Saved entries
Segment Open

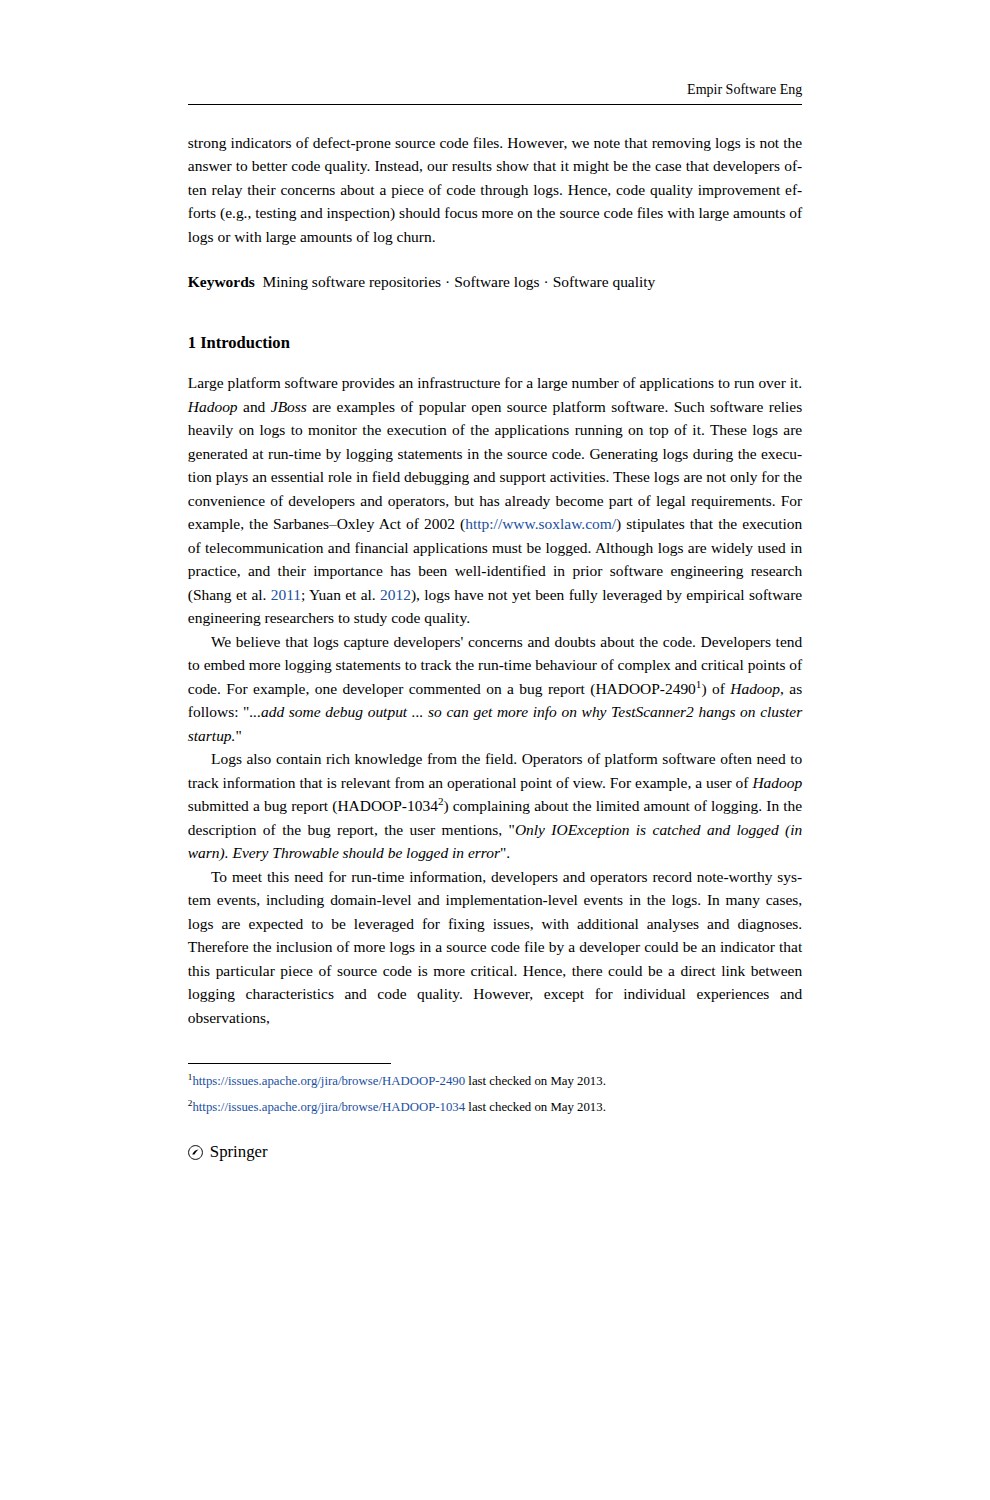Empir Software Eng
strong indicators of defect-prone source code files. However, we note that removing logs is not the answer to better code quality. Instead, our results show that it might be the case that developers often relay their concerns about a piece of code through logs. Hence, code quality improvement efforts (e.g., testing and inspection) should focus more on the source code files with large amounts of logs or with large amounts of log churn.
Keywords Mining software repositories·Software logs·Software quality
1 Introduction
Large platform software provides an infrastructure for a large number of applications to run over it. Hadoop and JBoss are examples of popular open source platform software. Such software relies heavily on logs to monitor the execution of the applications running on top of it. These logs are generated at run-time by logging statements in the source code. Generating logs during the execution plays an essential role in field debugging and support activities. These logs are not only for the convenience of developers and operators, but has already become part of legal requirements. For example, the Sarbanes–Oxley Act of 2002 (http://www.soxlaw.com/) stipulates that the execution of telecommunication and financial applications must be logged. Although logs are widely used in practice, and their importance has been well-identified in prior software engineering research (Shang et al. 2011; Yuan et al. 2012), logs have not yet been fully leveraged by empirical software engineering researchers to study code quality.
We believe that logs capture developers' concerns and doubts about the code. Developers tend to embed more logging statements to track the run-time behaviour of complex and critical points of code. For example, one developer commented on a bug report (HADOOP-24901) of Hadoop, as follows: "...add some debug output ... so can get more info on why TestScanner2 hangs on cluster startup."
Logs also contain rich knowledge from the field. Operators of platform software often need to track information that is relevant from an operational point of view. For example, a user of Hadoop submitted a bug report (HADOOP-10342) complaining about the limited amount of logging. In the description of the bug report, the user mentions, "Only IOException is catched and logged (in warn). Every Throwable should be logged in error".
To meet this need for run-time information, developers and operators record note-worthy system events, including domain-level and implementation-level events in the logs. In many cases, logs are expected to be leveraged for fixing issues, with additional analyses and diagnoses. Therefore the inclusion of more logs in a source code file by a developer could be an indicator that this particular piece of source code is more critical. Hence, there could be a direct link between logging characteristics and code quality. However, except for individual experiences and observations,
1https://issues.apache.org/jira/browse/HADOOP-2490 last checked on May 2013.
2https://issues.apache.org/jira/browse/HADOOP-1034 last checked on May 2013.
Springer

Segment Closed

EXERCISE DIRECTIONS: Starting at the line that has "Keywords Mining software" and ending at the line that has "1 Introduction", please write out the lines above exactly, leaving out all others.

WRITTEN RESPONSE:
Keywords Mining software repositories·Software logs·Software quality
1 Introduction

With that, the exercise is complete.